= AIM OF THE EXERCISE =
Copy out the lines from the one containing "Business Model Canvas" up to and including the one containing "Step-by-step learning resources", reproducing each line verbatim.

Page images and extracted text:
-=-=-=-=-
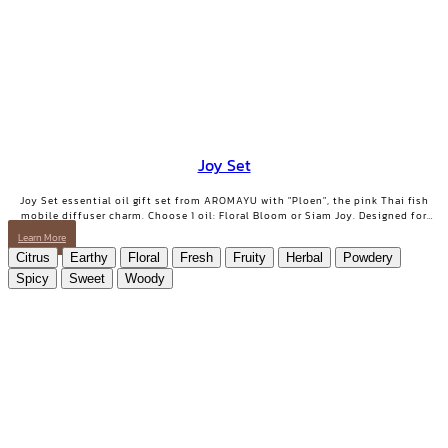
Joy Set
Joy Set essential oil gift set from AROMAYU with "Ploen", the pink Thai fish
mobile diffuser charm. Choose 1 oil: Floral Bloom or Siam Joy. Designed for
days when you need positive energy and your smile back.
Learn More
Citrus
Earthy
Floral
Fresh
Fruity
Herbal
Powdery
Spicy
Sweet
Woody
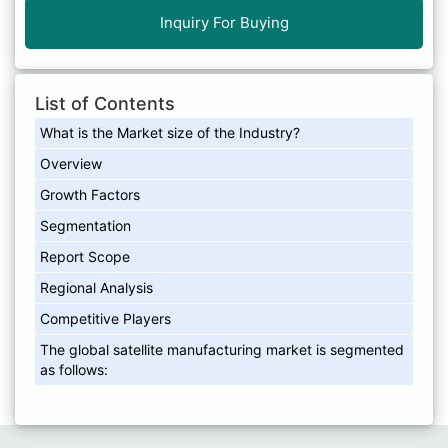
Inquiry For Buying
List of Contents
What is the Market size of the Industry?
Overview
Growth Factors
Segmentation
Report Scope
Regional Analysis
Competitive Players
The global satellite manufacturing market is segmented
as follows:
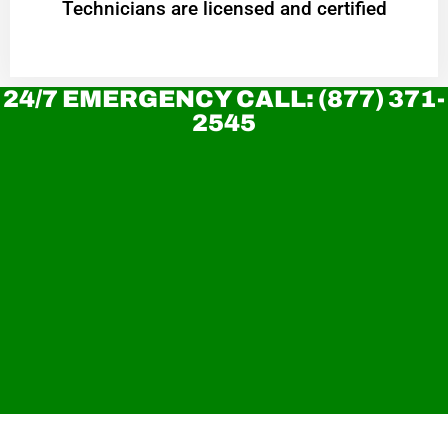
Technicians are licensed and certified
24/7 EMERGENCY CALL: (877) 371-
2545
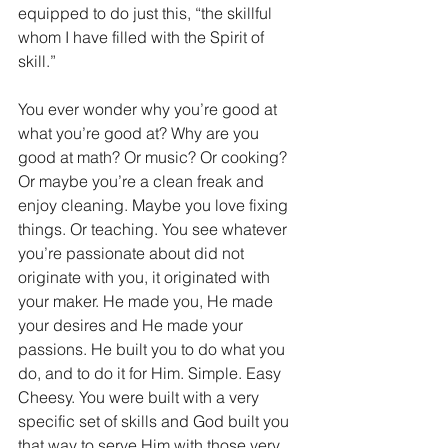
equipped to do just this, “the skillful 
whom I have filled with the Spirit of 
skill.”
You ever wonder why you’re good at 
what you’re good at? Why are you 
good at math? Or music? Or cooking? 
Or maybe you’re a clean freak and 
enjoy cleaning. Maybe you love fixing 
things. Or teaching. You see whatever 
you’re passionate about did not 
originate with you, it originated with 
your maker. He made you, He made 
your desires and He made your 
passions. He built you to do what you 
do, and to do it for Him. Simple. Easy 
Cheesy. You were built with a very 
specific set of skills and God built you 
that way to serve Him with those very 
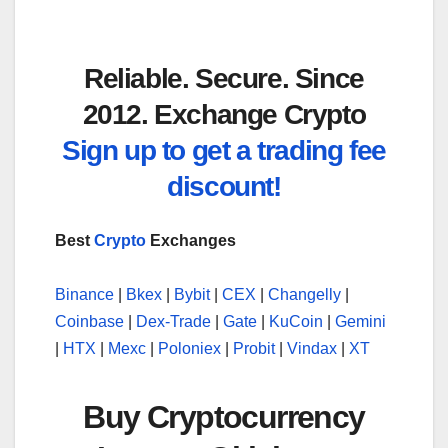
Reliable. Secure. Since
2012. Exchange Crypto
Sign up to get a trading fee
discount!
Best
Crypto
Exchanges
Binance
|
Bkex
|
Bybit
|
CEX
|
Changelly
|
Coinbase
|
Dex-Trade
|
Gate
|
KuCoin
|
Gemini
|
HTX
|
Mexc
|
Poloniex
|
Probit
|
Vindax
|
XT
Buy Cryptocurrency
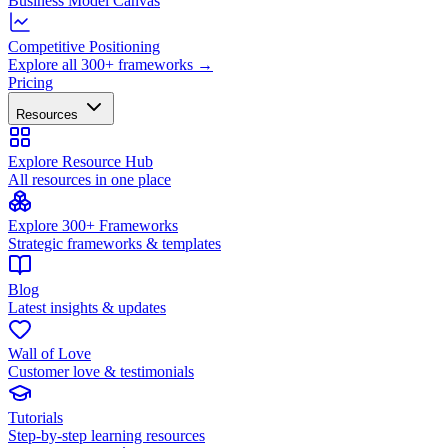
Business Model Canvas
Competitive Positioning
Explore all 300+ frameworks →
Pricing
Resources
Explore Resource Hub
All resources in one place
Explore 300+ Frameworks
Strategic frameworks & templates
Blog
Latest insights & updates
Wall of Love
Customer love & testimonials
Tutorials
Step-by-step learning resources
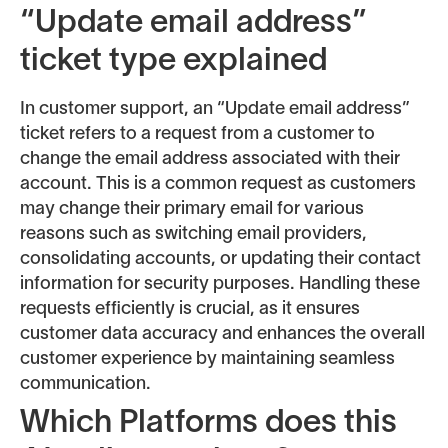
“Update email address”
ticket type explained
In customer support, an “Update email address”
ticket refers to a request from a customer to
change the email address associated with their
account. This is a common request as customers
may change their primary email for various
reasons such as switching email providers,
consolidating accounts, or updating their contact
information for security purposes. Handling these
requests efficiently is crucial, as it ensures
customer data accuracy and enhances the overall
customer experience by maintaining seamless
communication.
Which Platforms does this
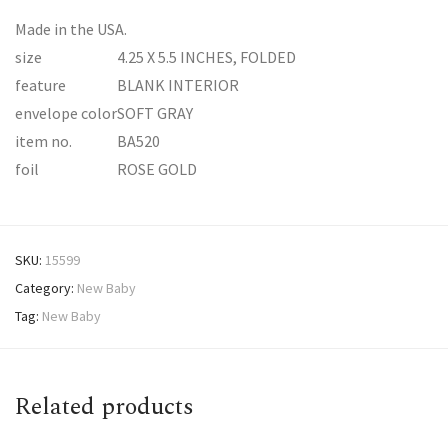
Made in the USA.
size
4.25 X 5.5 INCHES, FOLDED
feature
BLANK INTERIOR
envelope color
SOFT GRAY
item no.
BA520
foil
ROSE GOLD
SKU:
15599
Category:
New Baby
Tag:
New Baby
Related products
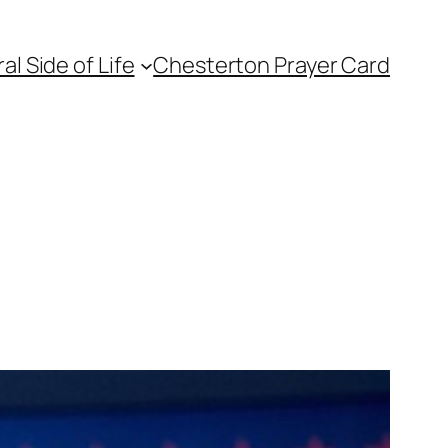
l Side of Life
Chesterton Prayer Card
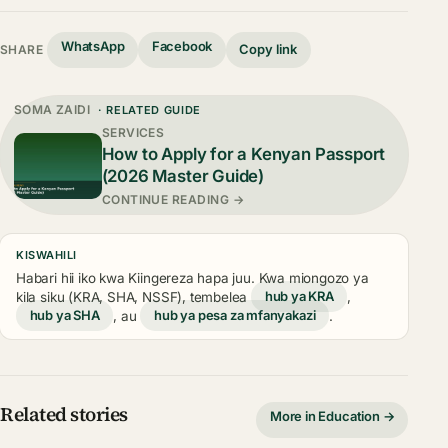
WhatsApp
Facebook
Copy link
SHARE
SOMA ZAIDI
· RELATED GUIDE
SERVICES
How to Apply for a Kenyan Passport
(2026 Master Guide)
CONTINUE READING →
KISWAHILI
Habari hii iko kwa Kiingereza hapa juu. Kwa miongozo ya
kila siku (KRA, SHA, NSSF), tembelea
hub ya KRA
,
hub ya SHA
, au
hub ya pesa za mfanyakazi
.
Related stories
More in Education →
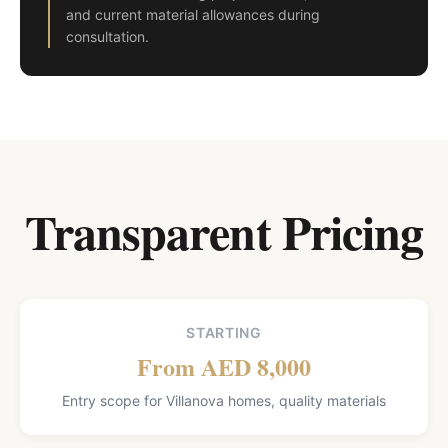
and current material allowances during
consultation.
Transparent Pricing
STARTING
From AED 8,000
Entry scope for Villanova homes, quality materials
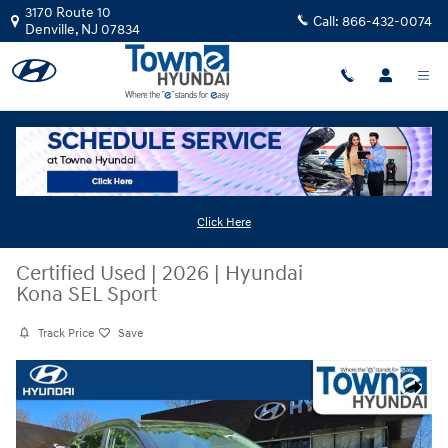
Skip to main content
3170 Route 10
Call:
866-432-0074
Denville
,
NJ
07834
Click Here
Certified Used
|
2026
|
Hyundai
Kona SEL Sport
Track Price
Save
Certified 2026 Hyundai Kona SEL Sport SUV Photo 1 of 30
Share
-=-=-=-=-
= RESULT =
Business Model Canvas
Competitive Positioning
Explore all 300+ frameworks →
Pricing
Resources
Explore Resource Hub
All resources in one place
Explore 300+ Frameworks
Strategic frameworks & templates
Blog
Latest insights & updates
Wall of Love
Customer love & testimonials
Tutorials
Step-by-step learning resources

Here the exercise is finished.